One of the best workshops I’ve been in is one to determine your personality type — which leads to understanding how you interact with other people and personality types! So what are personality types?
Personality types is the idea that people’s behavior is marked by our individual preferences to use our mind. Carl G. Jung first coined the psychological type and through the years Myers and Briggs developed and perfected upon these ideas to come up with the Myers-Briggs Type Indicator (MBTI, free test) which “identifies valuable differences between normal, healthy people, differences that can be the source of much misunderstanding and miscommunication” (Introduction to Type, by Isabel Briggs Myers).
According to MBTI there are 16 personality types. Each type is determined by a dominant and an auxiliary mental function (Sensing, Intuition, Thinking and Feeling) each of which can be seen from an introverted or extroverted point of view (this is related to wether you are energized by your inner world and thoughts or by interactions with other people).
When we showed up to the workshop we had all previously taken a test and given the results on the day of the workshop.
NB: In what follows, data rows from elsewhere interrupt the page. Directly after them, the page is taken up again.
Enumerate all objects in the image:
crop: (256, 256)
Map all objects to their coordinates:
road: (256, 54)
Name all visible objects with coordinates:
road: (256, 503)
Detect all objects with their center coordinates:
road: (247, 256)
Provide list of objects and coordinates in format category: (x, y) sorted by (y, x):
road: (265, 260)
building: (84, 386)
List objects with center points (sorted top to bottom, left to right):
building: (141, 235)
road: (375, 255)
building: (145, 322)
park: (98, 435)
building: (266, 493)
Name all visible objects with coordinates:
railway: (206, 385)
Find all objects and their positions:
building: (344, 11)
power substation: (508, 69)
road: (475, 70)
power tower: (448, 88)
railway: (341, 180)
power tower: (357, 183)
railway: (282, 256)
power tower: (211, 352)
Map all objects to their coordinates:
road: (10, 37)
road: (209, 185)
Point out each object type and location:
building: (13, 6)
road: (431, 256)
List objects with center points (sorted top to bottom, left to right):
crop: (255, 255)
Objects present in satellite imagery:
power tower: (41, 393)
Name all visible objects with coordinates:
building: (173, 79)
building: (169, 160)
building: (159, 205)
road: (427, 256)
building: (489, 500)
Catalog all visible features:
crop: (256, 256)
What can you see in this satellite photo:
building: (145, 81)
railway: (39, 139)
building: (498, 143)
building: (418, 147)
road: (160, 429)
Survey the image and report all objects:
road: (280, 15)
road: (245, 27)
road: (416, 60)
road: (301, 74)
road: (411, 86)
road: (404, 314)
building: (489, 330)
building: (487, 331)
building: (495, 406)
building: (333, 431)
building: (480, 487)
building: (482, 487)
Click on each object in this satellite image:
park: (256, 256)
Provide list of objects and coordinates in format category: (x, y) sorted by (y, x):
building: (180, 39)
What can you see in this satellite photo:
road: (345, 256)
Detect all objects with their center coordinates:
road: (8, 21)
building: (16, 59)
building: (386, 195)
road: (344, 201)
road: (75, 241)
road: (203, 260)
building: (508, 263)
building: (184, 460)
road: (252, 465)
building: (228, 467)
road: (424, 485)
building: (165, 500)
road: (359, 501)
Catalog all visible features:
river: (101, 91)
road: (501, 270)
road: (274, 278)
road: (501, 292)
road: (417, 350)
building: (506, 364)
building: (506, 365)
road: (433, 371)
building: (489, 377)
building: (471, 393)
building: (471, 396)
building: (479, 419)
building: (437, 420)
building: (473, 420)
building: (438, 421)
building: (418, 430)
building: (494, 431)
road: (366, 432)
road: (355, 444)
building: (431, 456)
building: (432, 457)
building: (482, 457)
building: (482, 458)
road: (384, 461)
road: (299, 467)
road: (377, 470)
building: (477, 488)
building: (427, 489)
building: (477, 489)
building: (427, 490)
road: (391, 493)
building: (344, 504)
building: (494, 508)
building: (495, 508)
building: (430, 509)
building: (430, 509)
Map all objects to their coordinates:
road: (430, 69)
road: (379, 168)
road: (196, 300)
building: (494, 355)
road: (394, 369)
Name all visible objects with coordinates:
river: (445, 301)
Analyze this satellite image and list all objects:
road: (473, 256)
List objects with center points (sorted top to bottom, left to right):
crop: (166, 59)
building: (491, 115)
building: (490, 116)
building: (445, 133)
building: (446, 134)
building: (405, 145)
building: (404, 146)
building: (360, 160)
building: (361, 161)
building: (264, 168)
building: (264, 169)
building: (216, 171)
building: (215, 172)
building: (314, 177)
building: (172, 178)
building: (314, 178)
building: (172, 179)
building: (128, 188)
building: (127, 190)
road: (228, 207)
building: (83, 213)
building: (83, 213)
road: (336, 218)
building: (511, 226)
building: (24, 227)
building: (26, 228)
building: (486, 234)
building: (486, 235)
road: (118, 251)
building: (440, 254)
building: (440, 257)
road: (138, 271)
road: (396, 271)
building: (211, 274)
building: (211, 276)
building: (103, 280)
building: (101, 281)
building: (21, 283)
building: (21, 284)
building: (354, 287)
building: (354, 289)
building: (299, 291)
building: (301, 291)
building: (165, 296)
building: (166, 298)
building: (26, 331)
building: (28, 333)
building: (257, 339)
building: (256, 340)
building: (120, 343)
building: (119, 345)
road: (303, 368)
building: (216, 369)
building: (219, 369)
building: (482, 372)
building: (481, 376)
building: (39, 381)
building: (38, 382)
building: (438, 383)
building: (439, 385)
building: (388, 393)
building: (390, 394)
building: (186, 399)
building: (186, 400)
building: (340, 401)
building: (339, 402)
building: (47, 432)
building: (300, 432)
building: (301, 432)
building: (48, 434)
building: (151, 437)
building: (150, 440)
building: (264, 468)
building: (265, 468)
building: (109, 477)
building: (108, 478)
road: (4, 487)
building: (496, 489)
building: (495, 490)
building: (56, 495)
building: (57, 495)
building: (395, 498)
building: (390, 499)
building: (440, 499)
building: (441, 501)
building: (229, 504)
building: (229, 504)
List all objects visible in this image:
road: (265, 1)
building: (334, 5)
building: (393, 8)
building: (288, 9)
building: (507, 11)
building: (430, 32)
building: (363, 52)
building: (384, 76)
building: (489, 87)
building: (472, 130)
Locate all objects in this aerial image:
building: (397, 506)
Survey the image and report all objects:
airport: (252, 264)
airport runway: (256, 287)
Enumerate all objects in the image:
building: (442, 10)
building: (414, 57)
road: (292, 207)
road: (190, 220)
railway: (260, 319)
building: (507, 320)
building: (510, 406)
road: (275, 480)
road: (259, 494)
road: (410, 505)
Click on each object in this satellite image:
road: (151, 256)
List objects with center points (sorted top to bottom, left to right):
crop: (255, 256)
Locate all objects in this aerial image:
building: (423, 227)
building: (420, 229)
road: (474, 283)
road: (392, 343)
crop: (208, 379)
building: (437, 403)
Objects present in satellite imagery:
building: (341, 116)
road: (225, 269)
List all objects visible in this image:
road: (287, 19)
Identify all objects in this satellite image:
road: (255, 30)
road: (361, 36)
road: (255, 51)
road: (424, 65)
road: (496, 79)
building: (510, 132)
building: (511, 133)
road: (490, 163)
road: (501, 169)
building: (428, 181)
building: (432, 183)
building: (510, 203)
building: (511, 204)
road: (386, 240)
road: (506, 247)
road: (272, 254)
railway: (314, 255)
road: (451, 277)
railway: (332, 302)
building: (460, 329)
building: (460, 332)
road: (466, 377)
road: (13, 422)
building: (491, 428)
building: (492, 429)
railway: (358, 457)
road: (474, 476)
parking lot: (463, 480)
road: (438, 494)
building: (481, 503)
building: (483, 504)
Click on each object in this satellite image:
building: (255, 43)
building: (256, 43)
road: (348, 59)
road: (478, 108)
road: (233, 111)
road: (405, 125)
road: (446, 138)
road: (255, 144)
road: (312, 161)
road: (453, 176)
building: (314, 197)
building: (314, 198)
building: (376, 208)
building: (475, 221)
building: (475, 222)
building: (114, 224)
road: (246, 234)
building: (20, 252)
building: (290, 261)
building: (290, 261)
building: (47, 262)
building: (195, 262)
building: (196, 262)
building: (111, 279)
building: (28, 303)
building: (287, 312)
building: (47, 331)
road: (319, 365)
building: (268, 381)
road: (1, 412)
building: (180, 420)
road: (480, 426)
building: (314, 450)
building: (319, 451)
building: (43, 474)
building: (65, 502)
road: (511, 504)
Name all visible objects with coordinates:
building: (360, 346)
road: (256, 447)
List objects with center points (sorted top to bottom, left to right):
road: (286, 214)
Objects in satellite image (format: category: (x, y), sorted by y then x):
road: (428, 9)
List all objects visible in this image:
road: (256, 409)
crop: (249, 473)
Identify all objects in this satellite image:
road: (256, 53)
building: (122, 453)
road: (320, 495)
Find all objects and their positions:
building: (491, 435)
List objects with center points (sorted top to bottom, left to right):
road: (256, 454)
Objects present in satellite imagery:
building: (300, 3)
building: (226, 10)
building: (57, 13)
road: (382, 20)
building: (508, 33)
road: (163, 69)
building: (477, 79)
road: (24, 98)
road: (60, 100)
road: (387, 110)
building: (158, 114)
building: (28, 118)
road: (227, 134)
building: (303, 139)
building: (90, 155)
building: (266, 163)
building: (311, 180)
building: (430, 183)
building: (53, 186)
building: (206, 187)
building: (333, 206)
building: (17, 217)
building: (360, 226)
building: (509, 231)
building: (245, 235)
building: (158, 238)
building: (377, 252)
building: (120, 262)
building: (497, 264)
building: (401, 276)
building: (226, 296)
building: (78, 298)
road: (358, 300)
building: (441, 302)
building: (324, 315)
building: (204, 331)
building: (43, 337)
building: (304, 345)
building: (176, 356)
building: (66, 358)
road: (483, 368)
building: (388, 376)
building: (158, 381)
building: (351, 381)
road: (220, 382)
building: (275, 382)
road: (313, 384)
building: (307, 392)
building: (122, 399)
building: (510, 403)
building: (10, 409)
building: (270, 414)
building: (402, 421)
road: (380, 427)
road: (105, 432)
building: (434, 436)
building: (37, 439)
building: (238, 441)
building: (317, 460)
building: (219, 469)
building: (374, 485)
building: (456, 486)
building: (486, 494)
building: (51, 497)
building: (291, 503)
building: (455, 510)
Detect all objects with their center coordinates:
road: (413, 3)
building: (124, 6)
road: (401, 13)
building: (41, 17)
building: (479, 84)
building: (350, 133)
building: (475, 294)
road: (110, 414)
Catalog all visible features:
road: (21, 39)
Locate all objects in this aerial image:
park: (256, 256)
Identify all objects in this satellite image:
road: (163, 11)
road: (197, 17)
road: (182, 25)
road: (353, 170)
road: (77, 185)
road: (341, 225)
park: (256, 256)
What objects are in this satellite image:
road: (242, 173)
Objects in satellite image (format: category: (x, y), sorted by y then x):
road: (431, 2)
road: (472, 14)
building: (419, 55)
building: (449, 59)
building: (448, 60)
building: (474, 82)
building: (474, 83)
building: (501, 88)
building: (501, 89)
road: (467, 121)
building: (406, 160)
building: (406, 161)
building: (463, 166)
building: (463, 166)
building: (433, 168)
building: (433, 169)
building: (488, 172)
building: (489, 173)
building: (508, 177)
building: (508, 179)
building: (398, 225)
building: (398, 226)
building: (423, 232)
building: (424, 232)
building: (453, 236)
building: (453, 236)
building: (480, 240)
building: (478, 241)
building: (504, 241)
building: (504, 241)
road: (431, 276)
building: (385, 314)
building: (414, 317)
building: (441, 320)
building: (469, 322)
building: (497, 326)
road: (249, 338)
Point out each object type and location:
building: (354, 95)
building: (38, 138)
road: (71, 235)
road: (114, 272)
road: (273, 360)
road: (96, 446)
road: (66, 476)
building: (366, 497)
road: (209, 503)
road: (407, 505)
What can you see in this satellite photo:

Through different activities we were grouped with people that either had similar or opposing characteristics and put to solve different case scenarios. It was pretty amazing how easy it was to relate to some points of view (typically similar personality type) and very difficult for some others.
In one particular scenario we were grouped in either introverts or extroverts and asked to tell the other group what we liked and didn’t like about the other group. Here are somethings introverts and extroverts said:
Introverts said about extroverts:
- You can count on extroverts to open up conversations and fill the silence
- You know what they are thinking (because they tell you)
- Sometimes they speak so much it is hard to chip in to the conversation (as introverts when we finally want to say something the conversation might already have moved to some other topic)
- Sometimes try to avoid extroverts because it leads to frustration
Extroverts said about introverts:
- They are good listeners
- They are hard to read because they don’t say much or participate in the conversation
- Are they engaged in the discussion?
- Sometimes lead to frustration because they don’t add to the conversation
This helped me to realize better ways to interact with one of my lab-mates who was very extroverted and dominated group meeting discussions and interactions in the lab. It turned out he was frustrated because he thought he was always trying to communicate better solutions and new point of views for the lab but no-one engaged in trying to accomplish the same. From my point of view, I always felt that the meetings ended before I was able to pitch in anything because he dominated the conversation and didn’t know how to interrupt. We ended up having a very productive scientific-run after we started understanding each other better.
By the way I’m an INTP (introverted thinking with extraverted intuition). Which type are you? And how has knowing about your type helped you develop better interactions with others?